I will email you about the info on installing the server with gosmore with optimalisations.
I searched the logs for the last few days (including the day which saw 350.000 requests) for your IP address, but there is no match. You’re welcome to use the API service, just remember to add an email address or app name to the request so that I can contact you when excessive use is detected, see the API documentation in the OSM wiki. Ofcourse you may setup your own server and I offer to assist where possible.
Ok, I understand. Apache/PHP isn’t optimal but, considering that I’m not a trained linux server admin, I’m glad to have Apache/PHP running well. The API frontend server has 2GB ram and 2 cores which are doing nothing mostly (relaying requests to the API backend server(s)).
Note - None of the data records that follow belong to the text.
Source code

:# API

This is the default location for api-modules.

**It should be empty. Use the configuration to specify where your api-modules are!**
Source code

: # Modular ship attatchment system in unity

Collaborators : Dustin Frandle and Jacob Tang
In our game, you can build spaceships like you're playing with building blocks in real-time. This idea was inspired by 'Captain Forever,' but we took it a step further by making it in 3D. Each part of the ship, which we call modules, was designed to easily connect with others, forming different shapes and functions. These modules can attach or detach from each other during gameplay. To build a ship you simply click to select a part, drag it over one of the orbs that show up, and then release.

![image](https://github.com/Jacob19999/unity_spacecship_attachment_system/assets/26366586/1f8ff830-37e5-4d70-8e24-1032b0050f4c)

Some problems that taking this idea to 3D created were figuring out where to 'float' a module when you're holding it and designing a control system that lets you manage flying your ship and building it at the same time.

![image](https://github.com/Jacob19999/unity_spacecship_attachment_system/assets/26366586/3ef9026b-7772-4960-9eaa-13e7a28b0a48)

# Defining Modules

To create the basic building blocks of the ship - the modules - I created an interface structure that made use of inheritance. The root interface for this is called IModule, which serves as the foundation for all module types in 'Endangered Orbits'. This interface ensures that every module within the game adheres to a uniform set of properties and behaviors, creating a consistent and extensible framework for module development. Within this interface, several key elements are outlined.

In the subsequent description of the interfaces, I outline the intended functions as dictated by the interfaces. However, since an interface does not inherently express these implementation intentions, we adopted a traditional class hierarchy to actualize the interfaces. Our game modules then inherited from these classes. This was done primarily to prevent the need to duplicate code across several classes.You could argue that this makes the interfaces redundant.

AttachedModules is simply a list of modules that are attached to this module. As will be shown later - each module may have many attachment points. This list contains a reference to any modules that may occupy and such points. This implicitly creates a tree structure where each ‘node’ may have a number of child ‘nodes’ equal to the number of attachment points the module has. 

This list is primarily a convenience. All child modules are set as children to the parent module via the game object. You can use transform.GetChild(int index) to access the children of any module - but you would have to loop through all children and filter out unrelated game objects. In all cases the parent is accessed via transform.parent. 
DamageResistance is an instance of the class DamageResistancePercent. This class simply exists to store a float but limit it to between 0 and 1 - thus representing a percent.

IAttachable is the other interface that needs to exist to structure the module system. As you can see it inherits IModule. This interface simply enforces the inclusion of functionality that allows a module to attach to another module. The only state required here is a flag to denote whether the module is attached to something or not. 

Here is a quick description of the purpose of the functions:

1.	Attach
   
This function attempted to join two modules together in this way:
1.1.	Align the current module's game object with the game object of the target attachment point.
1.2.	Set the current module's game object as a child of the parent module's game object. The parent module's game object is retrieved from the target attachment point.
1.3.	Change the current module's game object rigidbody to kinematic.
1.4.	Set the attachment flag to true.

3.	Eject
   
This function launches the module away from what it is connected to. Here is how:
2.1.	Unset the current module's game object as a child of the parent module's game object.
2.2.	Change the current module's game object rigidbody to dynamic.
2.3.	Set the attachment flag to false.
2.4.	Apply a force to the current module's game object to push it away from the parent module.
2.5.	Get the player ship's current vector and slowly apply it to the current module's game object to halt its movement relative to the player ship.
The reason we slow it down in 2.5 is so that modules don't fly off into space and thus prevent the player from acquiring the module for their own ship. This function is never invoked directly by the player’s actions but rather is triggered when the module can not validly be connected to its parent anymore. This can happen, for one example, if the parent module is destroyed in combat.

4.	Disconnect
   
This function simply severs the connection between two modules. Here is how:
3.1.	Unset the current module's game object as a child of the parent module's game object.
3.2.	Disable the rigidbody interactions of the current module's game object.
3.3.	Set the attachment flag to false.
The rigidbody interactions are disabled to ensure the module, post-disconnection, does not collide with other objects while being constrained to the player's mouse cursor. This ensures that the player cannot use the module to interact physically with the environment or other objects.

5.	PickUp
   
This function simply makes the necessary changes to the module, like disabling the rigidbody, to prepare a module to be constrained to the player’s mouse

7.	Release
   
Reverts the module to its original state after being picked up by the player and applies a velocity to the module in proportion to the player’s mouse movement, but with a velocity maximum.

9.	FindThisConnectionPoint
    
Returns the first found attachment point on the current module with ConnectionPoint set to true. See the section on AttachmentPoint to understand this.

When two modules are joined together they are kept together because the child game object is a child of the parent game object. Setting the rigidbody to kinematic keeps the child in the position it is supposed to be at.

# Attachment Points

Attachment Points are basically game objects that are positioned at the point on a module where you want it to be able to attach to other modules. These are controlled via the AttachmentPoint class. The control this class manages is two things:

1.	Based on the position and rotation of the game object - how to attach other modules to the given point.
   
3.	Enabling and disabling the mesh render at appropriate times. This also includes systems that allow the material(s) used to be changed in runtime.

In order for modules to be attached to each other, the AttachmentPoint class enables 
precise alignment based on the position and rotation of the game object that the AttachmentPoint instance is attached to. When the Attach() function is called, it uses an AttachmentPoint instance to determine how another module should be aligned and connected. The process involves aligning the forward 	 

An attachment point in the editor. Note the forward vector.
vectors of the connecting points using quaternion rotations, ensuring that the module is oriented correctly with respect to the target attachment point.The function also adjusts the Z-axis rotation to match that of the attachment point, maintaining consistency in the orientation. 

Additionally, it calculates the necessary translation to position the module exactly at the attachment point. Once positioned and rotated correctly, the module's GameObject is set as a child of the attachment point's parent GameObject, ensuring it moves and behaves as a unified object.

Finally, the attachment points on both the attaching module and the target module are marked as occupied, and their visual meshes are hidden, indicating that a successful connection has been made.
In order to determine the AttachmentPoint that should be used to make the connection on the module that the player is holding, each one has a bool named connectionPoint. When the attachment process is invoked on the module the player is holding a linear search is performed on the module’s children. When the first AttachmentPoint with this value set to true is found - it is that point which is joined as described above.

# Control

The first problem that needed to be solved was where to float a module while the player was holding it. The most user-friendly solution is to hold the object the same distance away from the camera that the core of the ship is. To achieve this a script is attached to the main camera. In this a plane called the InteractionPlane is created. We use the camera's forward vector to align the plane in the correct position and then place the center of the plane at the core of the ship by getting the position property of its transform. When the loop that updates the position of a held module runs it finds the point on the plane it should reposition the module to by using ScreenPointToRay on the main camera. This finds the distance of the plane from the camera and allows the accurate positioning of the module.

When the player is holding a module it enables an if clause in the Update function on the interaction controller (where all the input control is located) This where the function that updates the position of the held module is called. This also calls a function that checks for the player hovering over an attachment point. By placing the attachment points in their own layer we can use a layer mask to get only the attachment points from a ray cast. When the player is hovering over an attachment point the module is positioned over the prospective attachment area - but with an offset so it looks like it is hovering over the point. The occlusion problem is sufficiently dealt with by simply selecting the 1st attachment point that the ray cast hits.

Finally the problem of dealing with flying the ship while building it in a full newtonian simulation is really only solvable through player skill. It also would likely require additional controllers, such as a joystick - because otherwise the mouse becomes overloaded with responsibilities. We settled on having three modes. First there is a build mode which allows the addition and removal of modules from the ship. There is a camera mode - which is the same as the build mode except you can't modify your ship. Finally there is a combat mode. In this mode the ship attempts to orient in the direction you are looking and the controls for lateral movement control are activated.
The API backend servers are 16GB ram 4-8 core machines and Gosmore is by far the most memory/cpu hungry application on those servers. So my primary question remains: how much does a more complex chain really help?
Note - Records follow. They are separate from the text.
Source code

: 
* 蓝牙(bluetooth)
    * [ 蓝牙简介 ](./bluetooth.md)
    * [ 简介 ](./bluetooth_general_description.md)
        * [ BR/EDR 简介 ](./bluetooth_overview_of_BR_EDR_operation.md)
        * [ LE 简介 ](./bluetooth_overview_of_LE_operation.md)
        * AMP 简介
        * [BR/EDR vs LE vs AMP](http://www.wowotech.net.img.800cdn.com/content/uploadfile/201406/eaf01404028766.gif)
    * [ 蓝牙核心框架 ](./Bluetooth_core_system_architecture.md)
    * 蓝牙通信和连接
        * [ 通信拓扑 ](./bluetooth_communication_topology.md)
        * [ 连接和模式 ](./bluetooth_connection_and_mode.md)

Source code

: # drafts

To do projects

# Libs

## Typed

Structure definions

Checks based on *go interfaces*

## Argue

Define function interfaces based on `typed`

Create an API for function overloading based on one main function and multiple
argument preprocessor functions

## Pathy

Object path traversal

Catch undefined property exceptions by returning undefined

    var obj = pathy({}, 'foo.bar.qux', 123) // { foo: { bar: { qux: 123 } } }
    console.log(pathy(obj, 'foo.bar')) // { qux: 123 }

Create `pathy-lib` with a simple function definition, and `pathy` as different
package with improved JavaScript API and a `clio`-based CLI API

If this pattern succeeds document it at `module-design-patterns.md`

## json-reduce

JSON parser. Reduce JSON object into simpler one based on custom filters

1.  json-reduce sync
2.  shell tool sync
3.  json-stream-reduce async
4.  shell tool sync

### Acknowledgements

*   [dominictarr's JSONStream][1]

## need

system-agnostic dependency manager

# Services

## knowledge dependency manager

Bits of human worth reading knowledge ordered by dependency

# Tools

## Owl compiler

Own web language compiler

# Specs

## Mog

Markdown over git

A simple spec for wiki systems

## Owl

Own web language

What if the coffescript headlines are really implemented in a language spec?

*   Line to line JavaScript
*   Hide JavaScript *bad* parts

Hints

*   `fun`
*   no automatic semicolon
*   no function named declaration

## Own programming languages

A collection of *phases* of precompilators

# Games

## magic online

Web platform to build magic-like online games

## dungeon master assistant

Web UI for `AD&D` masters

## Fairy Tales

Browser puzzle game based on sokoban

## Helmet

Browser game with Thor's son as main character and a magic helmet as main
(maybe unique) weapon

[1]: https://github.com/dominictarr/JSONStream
Regarding Gosmore, it indeed requires some extra time to startup on each request compared to an already running service, but there is a special feature where an external tool keeps the routing database locked and shared in RAM (I don’t think it’s in SVN already). The gosmore instances immediately have the entire routing database available. So I think that the startup overhead per route request is quite low already.
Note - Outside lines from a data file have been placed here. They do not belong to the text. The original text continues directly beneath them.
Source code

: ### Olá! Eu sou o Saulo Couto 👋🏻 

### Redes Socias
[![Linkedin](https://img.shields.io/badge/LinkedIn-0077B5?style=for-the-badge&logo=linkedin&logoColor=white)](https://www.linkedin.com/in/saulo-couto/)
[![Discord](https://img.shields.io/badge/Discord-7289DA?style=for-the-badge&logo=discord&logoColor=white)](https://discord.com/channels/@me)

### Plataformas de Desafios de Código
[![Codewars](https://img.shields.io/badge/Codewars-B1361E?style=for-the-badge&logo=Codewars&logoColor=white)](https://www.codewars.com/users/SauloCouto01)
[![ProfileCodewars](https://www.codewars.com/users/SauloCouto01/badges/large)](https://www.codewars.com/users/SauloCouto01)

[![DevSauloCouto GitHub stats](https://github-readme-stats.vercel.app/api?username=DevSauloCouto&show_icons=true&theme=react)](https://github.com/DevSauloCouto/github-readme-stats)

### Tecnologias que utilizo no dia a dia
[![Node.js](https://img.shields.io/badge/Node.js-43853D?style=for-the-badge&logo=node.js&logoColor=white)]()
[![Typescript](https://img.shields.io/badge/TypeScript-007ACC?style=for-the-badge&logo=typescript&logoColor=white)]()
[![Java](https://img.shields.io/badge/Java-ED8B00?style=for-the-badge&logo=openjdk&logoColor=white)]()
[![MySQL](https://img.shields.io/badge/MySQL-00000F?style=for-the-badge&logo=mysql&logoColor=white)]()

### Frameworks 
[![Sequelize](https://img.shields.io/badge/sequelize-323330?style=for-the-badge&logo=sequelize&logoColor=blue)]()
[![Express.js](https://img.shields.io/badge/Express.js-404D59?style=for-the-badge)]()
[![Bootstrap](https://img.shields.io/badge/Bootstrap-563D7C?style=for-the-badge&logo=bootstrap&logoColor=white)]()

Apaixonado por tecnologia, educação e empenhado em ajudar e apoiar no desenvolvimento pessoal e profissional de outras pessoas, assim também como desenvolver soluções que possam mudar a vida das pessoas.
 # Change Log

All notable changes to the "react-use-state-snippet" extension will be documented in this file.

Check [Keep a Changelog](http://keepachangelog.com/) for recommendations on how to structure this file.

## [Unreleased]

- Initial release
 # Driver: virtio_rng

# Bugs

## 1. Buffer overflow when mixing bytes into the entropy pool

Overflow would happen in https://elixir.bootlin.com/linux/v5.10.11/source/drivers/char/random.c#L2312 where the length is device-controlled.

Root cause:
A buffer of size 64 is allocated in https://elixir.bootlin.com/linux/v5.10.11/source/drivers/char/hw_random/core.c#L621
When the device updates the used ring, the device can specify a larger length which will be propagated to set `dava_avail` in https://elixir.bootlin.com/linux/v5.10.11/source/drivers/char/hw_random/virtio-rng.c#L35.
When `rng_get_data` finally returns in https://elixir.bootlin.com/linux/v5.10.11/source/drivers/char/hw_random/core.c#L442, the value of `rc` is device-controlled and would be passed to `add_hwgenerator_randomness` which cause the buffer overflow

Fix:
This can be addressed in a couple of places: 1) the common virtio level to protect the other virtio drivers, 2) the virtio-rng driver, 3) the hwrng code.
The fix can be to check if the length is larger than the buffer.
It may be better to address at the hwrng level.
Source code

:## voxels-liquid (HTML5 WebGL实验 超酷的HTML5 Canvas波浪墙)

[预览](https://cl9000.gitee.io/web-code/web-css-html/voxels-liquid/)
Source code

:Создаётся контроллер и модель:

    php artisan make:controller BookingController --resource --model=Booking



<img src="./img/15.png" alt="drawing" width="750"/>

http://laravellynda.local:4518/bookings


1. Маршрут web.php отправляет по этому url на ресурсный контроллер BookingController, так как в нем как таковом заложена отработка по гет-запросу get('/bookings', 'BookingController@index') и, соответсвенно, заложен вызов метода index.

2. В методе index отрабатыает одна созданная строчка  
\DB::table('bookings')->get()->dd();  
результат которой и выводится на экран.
The remark about a robots.txt is interesting I do see some crawler activity, although not significant. But a robots.txt is simple to add
I must apologize to ict4schools because my assertion was incorrect. Yesterday I implemented a very simple cache using tempfs on the frontend webserver and the logs show that 30-40% of the requests are cache-hits. Apparently some applications and/or users produce multiple identical requests within a relatively short time? I don’t know how it’s possible that there are so many non-unique route requests, but anyway, I’m very happy with the results.
The first version of the cache held about 1000 requests, but the final (current) version simply discards requests that haven’t been used for more then 1 hour. The effects are clearly visible on the route backend server. Cache size usage for 1 hour (about 4000 routes) is less then 50 MB currently and varies slightly during the day.
I guess it’s because of the implementation of the applications requesting the routes. I guess the route won’t be cached in the application and will be requested again if the information is needed again.
Can you give me close easy examples how to use yournavigation API easiest way on my site or another recommendations?
I admired by yournavigation website service!
Hello Konstantin, your browser will block cross site scripting calls because of possible security issues. Therefore you’ll need to send the request to yournavigation.org via proxy script on your own server.
I’ve been rebuilding our Gosmore maps every month or so, but the latest updates didn’t work out. I’ve build the program from svn and downloaded a fresh planet. The rebuild doesn’t end in errors and delivers pak’s, but these are much smaller than normal:
11473176 Mar 10 07:09 america.pak
45057416 Mar 10 04:56 eurasia.pak
It may very well be an error in our setup, but before I go into low-level debugging: is anyone else having trouble rebuilding Gosmore .pak’s lately?
Well, updating Osmosis wasn’t enough. it seems that the option “idTrackerType=Bitset” in the update script is not working. Without it, Osmosis uses dynamic id-trackers and the resulting file sizes seem to explode. As a result the machine was in swapping madness this morning and I had to reboot it.
I will do another run over the weekend allowing for more runtime but if anyone found a solution I am very interested.
BTW: @Lambertus, how’s the YOURS website routing maps update? Can we learn from that?